[Stored data]
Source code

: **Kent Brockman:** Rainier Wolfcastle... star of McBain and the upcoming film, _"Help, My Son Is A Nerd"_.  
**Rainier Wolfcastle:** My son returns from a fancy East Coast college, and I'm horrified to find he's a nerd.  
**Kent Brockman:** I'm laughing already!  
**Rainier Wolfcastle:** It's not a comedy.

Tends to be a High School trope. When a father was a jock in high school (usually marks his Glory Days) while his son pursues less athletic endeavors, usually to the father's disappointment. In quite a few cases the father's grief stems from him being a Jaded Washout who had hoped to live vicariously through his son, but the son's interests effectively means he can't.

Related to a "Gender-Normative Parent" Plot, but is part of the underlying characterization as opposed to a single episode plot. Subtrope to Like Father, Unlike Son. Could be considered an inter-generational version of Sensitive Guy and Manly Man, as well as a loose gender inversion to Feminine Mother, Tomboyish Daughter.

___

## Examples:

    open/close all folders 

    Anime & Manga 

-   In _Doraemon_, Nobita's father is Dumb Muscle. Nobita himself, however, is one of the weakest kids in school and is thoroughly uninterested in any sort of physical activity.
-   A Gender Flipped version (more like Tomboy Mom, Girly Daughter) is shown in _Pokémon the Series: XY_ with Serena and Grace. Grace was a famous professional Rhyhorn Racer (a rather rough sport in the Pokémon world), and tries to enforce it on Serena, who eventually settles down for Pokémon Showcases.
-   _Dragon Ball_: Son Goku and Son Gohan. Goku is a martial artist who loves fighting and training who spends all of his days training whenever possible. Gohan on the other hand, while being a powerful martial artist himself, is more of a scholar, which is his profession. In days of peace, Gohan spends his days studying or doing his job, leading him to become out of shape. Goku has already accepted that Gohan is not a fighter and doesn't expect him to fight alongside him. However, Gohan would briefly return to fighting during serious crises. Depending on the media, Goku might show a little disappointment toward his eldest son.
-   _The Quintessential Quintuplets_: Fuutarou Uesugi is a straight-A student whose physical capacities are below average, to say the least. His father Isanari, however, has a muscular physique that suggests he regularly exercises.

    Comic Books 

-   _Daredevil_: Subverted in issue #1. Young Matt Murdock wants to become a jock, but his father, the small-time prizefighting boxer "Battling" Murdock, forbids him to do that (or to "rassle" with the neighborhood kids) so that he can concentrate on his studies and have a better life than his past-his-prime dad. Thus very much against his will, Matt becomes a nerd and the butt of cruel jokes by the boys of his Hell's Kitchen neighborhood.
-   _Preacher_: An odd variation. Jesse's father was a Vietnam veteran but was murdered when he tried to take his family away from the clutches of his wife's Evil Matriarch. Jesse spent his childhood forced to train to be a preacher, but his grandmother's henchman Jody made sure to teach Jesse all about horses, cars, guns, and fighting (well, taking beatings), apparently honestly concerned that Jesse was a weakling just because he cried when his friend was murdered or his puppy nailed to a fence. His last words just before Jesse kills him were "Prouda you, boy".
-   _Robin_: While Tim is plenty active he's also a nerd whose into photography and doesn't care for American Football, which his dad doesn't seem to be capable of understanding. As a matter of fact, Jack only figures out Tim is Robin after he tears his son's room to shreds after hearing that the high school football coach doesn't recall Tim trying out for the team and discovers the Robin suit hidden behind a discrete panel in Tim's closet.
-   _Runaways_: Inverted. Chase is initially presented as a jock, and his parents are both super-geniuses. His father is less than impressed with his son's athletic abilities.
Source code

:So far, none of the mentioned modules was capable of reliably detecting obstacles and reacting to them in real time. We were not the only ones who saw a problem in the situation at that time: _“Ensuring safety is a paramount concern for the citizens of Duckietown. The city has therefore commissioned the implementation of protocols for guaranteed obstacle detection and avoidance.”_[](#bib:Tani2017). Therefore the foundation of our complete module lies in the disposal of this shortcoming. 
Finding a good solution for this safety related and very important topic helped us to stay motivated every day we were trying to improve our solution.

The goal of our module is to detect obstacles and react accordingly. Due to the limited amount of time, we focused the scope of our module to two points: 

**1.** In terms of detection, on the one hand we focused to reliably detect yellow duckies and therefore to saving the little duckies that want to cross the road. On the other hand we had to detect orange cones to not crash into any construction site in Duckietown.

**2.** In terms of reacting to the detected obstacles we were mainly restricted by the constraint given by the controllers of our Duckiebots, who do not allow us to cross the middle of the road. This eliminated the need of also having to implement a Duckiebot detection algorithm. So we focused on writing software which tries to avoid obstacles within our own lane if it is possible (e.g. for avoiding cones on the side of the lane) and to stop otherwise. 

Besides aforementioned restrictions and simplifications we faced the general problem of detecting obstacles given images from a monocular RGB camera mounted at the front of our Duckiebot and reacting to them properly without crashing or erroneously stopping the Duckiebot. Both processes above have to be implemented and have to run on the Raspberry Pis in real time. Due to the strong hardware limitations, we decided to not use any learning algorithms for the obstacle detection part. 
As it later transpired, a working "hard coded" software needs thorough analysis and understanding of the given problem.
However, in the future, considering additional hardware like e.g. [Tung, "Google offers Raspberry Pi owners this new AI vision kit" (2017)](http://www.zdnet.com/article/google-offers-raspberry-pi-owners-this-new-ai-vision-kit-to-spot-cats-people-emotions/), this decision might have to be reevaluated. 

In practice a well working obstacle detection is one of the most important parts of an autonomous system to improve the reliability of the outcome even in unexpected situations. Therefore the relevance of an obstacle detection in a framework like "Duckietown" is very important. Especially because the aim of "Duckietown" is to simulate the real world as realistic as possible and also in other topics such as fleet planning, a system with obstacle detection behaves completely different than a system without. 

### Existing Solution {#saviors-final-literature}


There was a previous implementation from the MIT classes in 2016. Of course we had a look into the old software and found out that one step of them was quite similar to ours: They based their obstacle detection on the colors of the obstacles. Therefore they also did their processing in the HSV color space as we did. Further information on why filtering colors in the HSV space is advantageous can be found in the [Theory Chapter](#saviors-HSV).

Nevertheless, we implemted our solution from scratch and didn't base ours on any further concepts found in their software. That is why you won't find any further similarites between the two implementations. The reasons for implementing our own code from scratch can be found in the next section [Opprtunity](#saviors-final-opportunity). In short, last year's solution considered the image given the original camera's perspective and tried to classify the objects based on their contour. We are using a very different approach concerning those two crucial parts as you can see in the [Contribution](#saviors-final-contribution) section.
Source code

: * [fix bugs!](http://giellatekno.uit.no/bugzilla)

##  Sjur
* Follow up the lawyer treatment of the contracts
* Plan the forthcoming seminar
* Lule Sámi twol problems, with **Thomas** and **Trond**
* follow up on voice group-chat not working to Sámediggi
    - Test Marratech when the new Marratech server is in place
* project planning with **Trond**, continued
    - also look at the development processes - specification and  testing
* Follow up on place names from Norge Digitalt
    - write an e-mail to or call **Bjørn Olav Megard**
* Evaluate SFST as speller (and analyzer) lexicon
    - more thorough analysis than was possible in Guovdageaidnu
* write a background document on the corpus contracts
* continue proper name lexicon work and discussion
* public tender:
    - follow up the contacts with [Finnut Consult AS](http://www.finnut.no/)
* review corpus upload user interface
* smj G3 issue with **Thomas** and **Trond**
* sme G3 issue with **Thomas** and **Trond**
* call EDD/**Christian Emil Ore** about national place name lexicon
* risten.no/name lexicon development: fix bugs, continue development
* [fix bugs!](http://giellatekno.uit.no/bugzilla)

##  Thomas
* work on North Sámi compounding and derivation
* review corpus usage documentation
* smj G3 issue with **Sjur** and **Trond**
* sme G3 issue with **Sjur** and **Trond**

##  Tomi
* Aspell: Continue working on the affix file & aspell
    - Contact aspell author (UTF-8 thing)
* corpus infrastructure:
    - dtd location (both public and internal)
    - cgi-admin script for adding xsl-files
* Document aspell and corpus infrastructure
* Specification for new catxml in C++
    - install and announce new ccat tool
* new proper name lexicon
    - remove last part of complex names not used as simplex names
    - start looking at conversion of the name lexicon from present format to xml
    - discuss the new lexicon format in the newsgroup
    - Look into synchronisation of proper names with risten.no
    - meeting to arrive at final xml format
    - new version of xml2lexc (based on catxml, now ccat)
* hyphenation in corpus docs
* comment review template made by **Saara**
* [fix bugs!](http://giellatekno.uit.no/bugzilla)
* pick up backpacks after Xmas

What you have to do » Copy the stretch from the line containing "of physical activity." through the line containing "Comic Books" exactly as it stands.

Output for this task »
-   In _Doraemon_, Nobita's father is Dumb Muscle. Nobita himself, however, is one of the weakest kids in school and is thoroughly uninterested in any sort of physical activity.
-   A Gender Flipped version (more like Tomboy Mom, Girly Daughter) is shown in _Pokémon the Series: XY_ with Serena and Grace. Grace was a famous professional Rhyhorn Racer (a rather rough sport in the Pokémon world), and tries to enforce it on Serena, who eventually settles down for Pokémon Showcases.
-   _Dragon Ball_: Son Goku and Son Gohan. Goku is a martial artist who loves fighting and training who spends all of his days training whenever possible. Gohan on the other hand, while being a powerful martial artist himself, is more of a scholar, which is his profession. In days of peace, Gohan spends his days studying or doing his job, leading him to become out of shape. Goku has already accepted that Gohan is not a fighter and doesn't expect him to fight alongside him. However, Gohan would briefly return to fighting during serious crises. Depending on the media, Goku might show a little disappointment toward his eldest son.
-   _The Quintessential Quintuplets_: Fuutarou Uesugi is a straight-A student whose physical capacities are below average, to say the least. His father Isanari, however, has a muscular physique that suggests he regularly exercises.

    Comic Books 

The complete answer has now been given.